» **Texte extrait**:
────

On a pu se figurer l’an dernier à l’étranger qu’une opposition se dressait en Allemagne contre l’élément militaire. La majorité du Reichstag a voté une « résolution » en faveur de la paix « sans annexions ni indemnités. » Le gouvernement a fait cette formule sienne, — pour le dehors, — car il continuait à distribuer à ses soldats des brochures pangermanistes. Il était facile, dès cette époque, à quiconque ne voulait pas s’illusionner, de découvrir l’hypocrisie de la formule allemande et d’apercevoir quels projets d’annexions déguisées et de conquêtes économiques elle dissimulait. Aujourd’hui, les tractations de Brest-Litovsk ont déchiré tous les voiles.

Serons-nous assez fous pour compter, comme le gouvernement des Soviets, sur le désir de paix du peuple allemand qui souffre, sur l’ouvrier et sur le paysan allemands ? Peut-être un jour, quand nous aurons battu l’armée allemande ; mais maintenant non. Retenons l’histoire des grèves de Berlin de janvier dernier, réglées en un tournemain par le général von Kessel, gouverneur des Marches. Un roulement de tambour annonçant la suspension des garanties constitutionnelles ; toute réunion, même privée, interdite : quatre jours après, sans l’ombre d’une résistance, la grève avait pris fin.

────

» **Liste des données**:

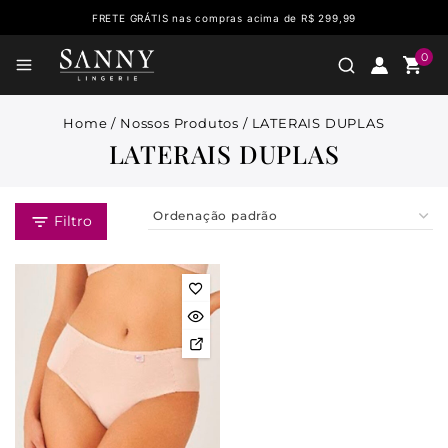
FRETE GRÁTIS nas compras acima de R$ 299,99
0
Home
/
Nossos Produtos
/
LATERAIS DUPLAS
LATERAIS DUPLAS
Filtro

────

» **Travail demandé**:
Substituez "Parlement" à "Reichstag" et reproduisez le passage du texte extrait de "On a pu se figurer" à "tous les voiles.". Veuillez vous appuyer uniquement sur le texte extrait.

» **Réponse attendue**:
On a pu se figurer l’an dernier à l’étranger qu’une opposition se dressait en Allemagne contre l’élément militaire. La majorité du Parlement a voté une « résolution » en faveur de la paix « sans annexions ni indemnités. » Le gouvernement a fait cette formule sienne, — pour le dehors, — car il continuait à distribuer à ses soldats des brochures pangermanistes. Il était facile, dès cette époque, à quiconque ne voulait pas s’illusionner, de découvrir l’hypocrisie de la formule allemande et d’apercevoir quels projets d’annexions déguisées et de conquêtes économiques elle dissimulait. Aujourd’hui, les tractations de Brest-Litovsk ont déchiré tous les voiles.